- **Excerpted passage**:
Misery pollutes, bliss purifies. This is one of the fundamentals of life which has not been told to people; on the contrary, people have been misled, because what has been told to them is impossible. They have been told to become pure first and then bliss will be the reward. That is utterly absurd because without bliss there is no possibility of purity.

Bliss is not a reward, it is an understanding. It is looking around and seeing the beauty of existence, the benediction of existence. It is simply feeling the joy of just being alive. Then each breath becomes something ecstatic.

Life is a miracle. In fact there is no explanation for it, for why it should be. Neither the philosopher nor the theologian, nor even the scientist, has been able to explain why life should exist at all. And I don't think it is ever going to be explained; the mystery will remain. The mystery cannot be de-mystified, because it is not a question of knowing more; in fact life is something like a miracle. It should not exist but it does.

What is the need of roses and lotuses and thousands of flowers? There seems to be no intrinsic necessity. If they were not there nothing would be missed. If we were not here the earth would go round and round the sun without missing us at

all. Existence would continue the same way. The stars would be there and the moon would rise and the trees would grow and everything would be as it is. But life has happened --

not only life but consciousness, love. These are all miracles upon miracles.

- **Listed records**:
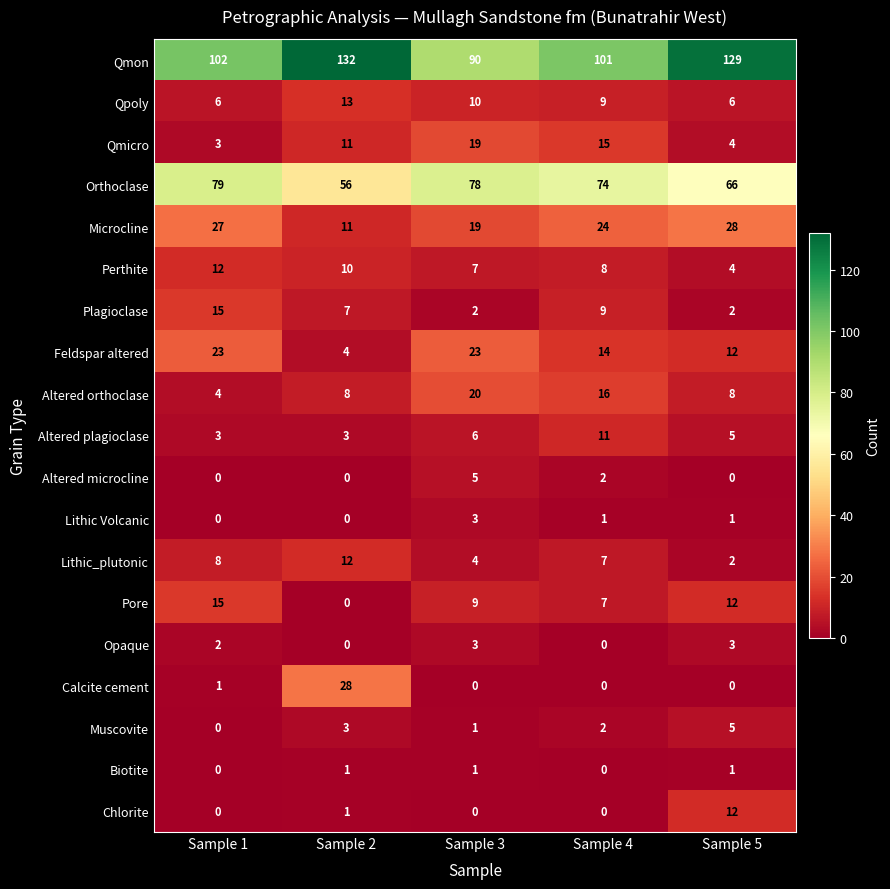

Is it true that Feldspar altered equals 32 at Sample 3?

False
--
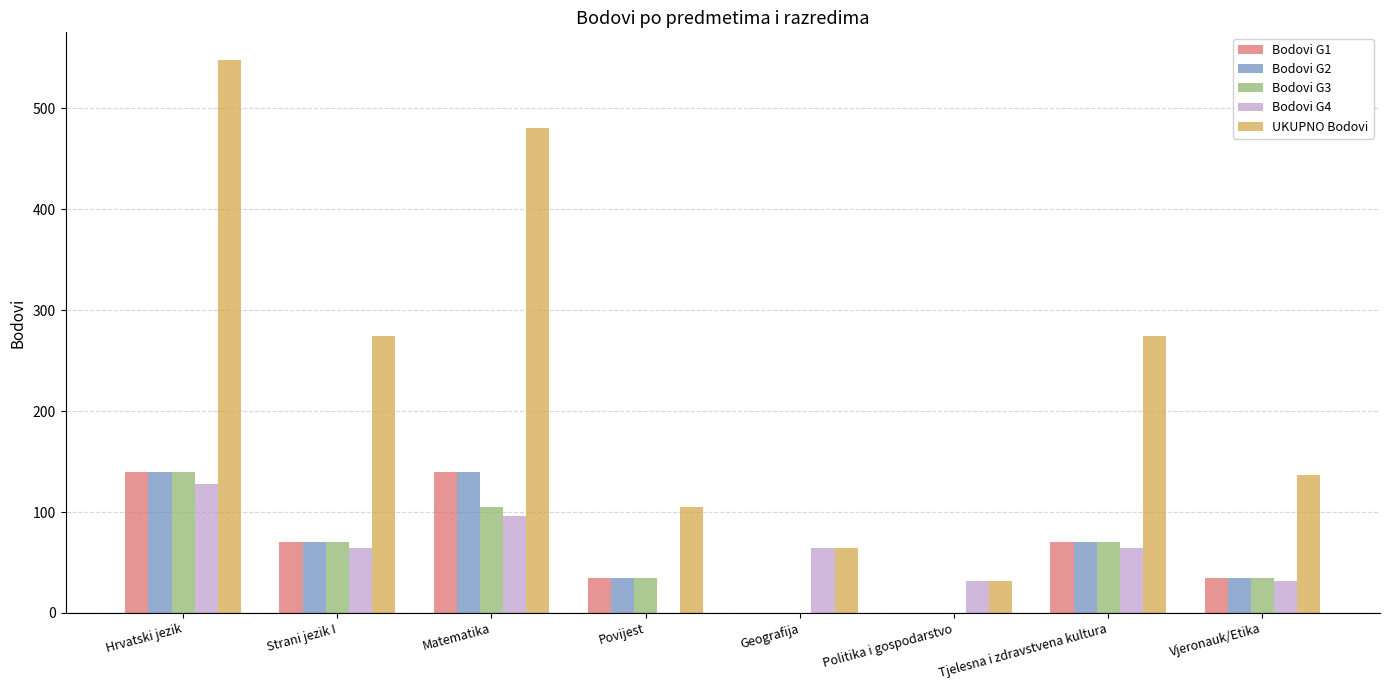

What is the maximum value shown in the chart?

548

- **Exercise description**: Reproduce word for word the part of the passage on bliss and purity between "Misery pollutes, bliss" and "possibility of purity.", inclusive.

- **Answer**:
Misery pollutes, bliss purifies. This is one of the fundamentals of life which has not been told to people; on the contrary, people have been misled, because what has been told to them is impossible. They have been told to become pure first and then bliss will be the reward. That is utterly absurd because without bliss there is no possibility of purity.